Scientific classification
- Kingdom: Animalia
- Phylum: Chordata
- Class: Mammalia
- Order: Chiroptera
- Family: Pteropodidae
- Genus: Dobsonia
- Species: D. crenulata
- Binomial name: Dobsonia crenulata K. Andersen, 1909

= Halmahera naked-backed fruit bat =

- Genus: Dobsonia
- Species: crenulata
- Authority: K. Andersen, 1909
- Conservation status: LC

Species of bat

The Halmahera naked-backed fruit bat (Dobsonia crenulata) is a common and widespread species of megabat in the family Pteropodidae.
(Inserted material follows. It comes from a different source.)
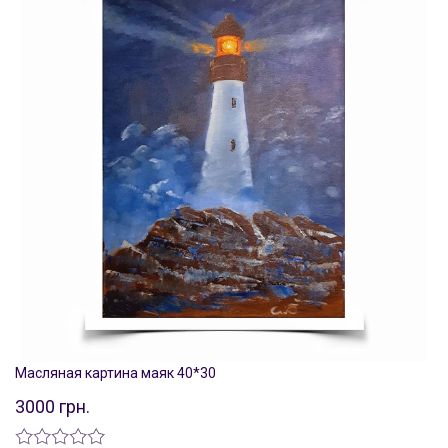
Масляная картина маяк 40*30
3000 грн.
It is endemic to Indonesia. The bat's non-Moluccan populations are apparently an undescribed separate sub-species.

== Description ==
With its greenish-colored fur, Dobsonia crenulata is similar in appearance to the greenish naked-backed fruit bat, but is larger and has heavier dentition. Births probably take place in December.

==Distribution and habitat==
The bat is endemic to Indonesia and found on the northern Moluccas, Togian Islands, Sangihe Islands, Talaud Islands, Pelang, Sulawesi, Muno, Buton, Peleng, Kabaena, Mangole, Sanana, Halmahera, Siau, Sangihe, Karekelang and Hoga Island. It occurs up to 1,000 meters above sea level.

It is commonly found in gardens and disturbed forest. It is not dependent on water. It roosts in caves, trees, and rock crevices. This species lives in large colonies.

== Conservation ==
It is assessed as least-concern by the IUCN. The species is common and widespread throughout its range and seems to fac no major threats. However, hunting and limestone extraction in its habitat in southern Sulawesi may be localised threats.